Daydreams to Research

Madeleine au Bois d'Amour

Sometime before the last semester, I was in my (parked) car, staring at the gradually piling lot of coins under the armrest. Whenever I pay in cash, I just pay a dollar above the bill and receive back some change per modus operandi. That day I began to think, why don’t I actually use these coins? Laziness?

Further rummaging into that thought resulted speculation. Even if I lugged along some of those coins, most of the times I either end-up over or under. I. e., bringing coins back anyway. If at this point you are fitting some sort of a fancy Gaussian in your head; getting ready to prove that in the limit I will actually consume more coins than collect, stop it. Why not just bring coins back by paying above the bill?

What if I there was an oracle guaranteeing the exact-coinage needed to make the change? Well, one such oracle is the entire mass of the coins. I will always with high-probability make the change. This solution is what the mathematicians call “inelegant.” On the other hand, if I carry no coins then I am guaranteed to never make any change.

Most first or second year calculus students hear this from their instructor.

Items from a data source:
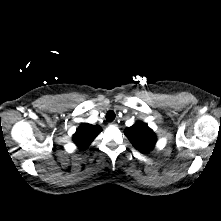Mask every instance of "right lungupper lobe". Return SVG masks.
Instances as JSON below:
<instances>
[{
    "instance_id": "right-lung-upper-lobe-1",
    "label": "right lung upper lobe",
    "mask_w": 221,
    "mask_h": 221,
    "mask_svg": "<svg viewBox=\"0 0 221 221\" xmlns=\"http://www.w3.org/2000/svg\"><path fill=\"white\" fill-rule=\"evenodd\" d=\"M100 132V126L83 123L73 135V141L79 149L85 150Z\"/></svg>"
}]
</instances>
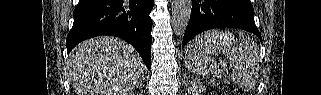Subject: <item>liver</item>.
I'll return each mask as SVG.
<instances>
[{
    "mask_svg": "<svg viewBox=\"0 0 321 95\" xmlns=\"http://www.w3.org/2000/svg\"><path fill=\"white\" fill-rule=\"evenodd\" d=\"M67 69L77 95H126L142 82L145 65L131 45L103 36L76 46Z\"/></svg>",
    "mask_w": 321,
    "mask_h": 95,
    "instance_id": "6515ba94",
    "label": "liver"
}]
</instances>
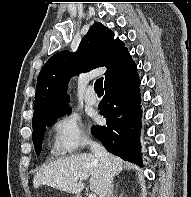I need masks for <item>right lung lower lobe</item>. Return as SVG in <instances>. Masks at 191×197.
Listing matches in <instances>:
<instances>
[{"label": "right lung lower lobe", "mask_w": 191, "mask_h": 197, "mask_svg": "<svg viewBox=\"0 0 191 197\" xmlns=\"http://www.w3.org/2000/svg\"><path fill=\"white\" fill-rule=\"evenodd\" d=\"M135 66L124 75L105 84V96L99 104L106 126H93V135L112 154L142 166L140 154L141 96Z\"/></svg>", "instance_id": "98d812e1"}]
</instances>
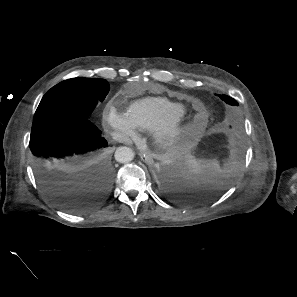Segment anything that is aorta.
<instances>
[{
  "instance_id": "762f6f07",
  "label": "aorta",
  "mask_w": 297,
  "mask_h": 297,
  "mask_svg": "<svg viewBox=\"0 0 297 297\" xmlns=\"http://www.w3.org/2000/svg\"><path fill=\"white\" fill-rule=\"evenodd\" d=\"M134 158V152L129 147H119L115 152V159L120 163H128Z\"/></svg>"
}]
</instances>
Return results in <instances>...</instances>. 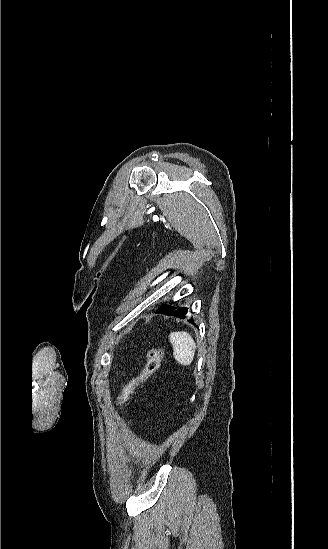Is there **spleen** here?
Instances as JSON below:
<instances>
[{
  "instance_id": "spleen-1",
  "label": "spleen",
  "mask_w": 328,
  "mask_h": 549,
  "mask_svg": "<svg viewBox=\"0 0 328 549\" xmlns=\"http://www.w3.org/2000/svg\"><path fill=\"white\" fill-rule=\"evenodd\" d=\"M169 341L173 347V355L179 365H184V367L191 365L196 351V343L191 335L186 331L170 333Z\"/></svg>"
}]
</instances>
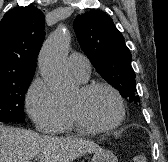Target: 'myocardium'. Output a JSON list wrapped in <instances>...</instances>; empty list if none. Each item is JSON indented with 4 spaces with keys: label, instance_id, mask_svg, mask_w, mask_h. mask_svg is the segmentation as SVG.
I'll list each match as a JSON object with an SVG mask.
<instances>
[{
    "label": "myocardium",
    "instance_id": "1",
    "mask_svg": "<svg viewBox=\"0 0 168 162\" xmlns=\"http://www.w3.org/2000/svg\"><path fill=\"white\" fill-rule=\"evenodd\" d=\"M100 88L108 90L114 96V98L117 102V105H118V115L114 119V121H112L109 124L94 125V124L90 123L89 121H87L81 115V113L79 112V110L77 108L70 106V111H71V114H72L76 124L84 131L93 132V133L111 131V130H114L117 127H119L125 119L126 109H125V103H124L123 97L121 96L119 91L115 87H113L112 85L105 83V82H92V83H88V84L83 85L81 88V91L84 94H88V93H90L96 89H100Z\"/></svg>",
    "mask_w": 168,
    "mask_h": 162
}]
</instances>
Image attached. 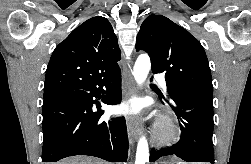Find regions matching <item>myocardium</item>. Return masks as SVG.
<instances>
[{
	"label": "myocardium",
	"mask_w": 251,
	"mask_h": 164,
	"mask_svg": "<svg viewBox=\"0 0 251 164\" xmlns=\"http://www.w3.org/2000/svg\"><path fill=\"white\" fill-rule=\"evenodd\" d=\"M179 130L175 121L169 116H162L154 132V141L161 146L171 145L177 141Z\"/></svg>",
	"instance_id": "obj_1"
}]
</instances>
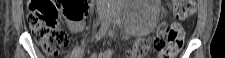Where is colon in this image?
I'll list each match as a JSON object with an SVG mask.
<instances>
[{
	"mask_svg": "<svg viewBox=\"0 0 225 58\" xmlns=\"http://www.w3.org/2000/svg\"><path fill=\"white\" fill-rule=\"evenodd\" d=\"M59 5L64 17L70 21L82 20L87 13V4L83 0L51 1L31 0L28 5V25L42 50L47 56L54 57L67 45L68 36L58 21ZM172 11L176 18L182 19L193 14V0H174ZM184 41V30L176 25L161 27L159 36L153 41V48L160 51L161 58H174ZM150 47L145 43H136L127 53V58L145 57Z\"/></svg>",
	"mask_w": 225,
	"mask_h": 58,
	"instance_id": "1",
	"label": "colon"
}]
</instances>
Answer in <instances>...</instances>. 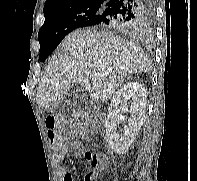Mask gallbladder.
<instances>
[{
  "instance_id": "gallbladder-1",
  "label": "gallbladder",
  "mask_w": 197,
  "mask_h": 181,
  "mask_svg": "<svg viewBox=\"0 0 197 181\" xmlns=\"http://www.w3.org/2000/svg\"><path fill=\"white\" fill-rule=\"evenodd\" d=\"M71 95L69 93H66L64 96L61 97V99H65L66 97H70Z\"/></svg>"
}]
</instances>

# SET TASKS
1. From the coin essay, copy the passage between "What if I there" and "from their instructor.", inclusive.
2. Continue the coin essay from its last sentence.

# WRITTEN RESPONSES
1.
What if I there was an oracle guaranteeing the exact-coinage needed to make the change? Well, one such oracle is the entire mass of the coins. I will always with high-probability make the change. This solution is what the mathematicians call “inelegant.” On the other hand, if I carry no coins then I am guaranteed to never make any change.

Most first or second year calculus students hear this from their instructor.

2.
If Alice weighed 150 pounds on a Monday and 148 on the following Sunday then there has to be a moment/time in-between where Alice weighed 149 pounds.

The above notion is then formalised into continuous functions. E. g., weight is a continuous function of time.

While the idea of continuity does not perfectly apply to my change-making problem, it certainly echos. You see, the more random coins I take–the greater the probability of making the exact change. What is that point where the probability goes from differing to equalling 1? There has to be such a point!

This is where the computer scientist took over the mathematician. I had proven to myself that a solution exists and it was now time to find the said solution. Luckily, computer science has a class of algorithms known as the greedy algorithms. Though, I must stress their independence from the ones you come by in political sciences.

I try to make the change (greedily) starting from the largest possible denomination of coins to the smallest.

One; two; three; four? No, there I should just use a dollar. So, three quarters.
One; two; three; erm… that is more than a quarter. Two dimes.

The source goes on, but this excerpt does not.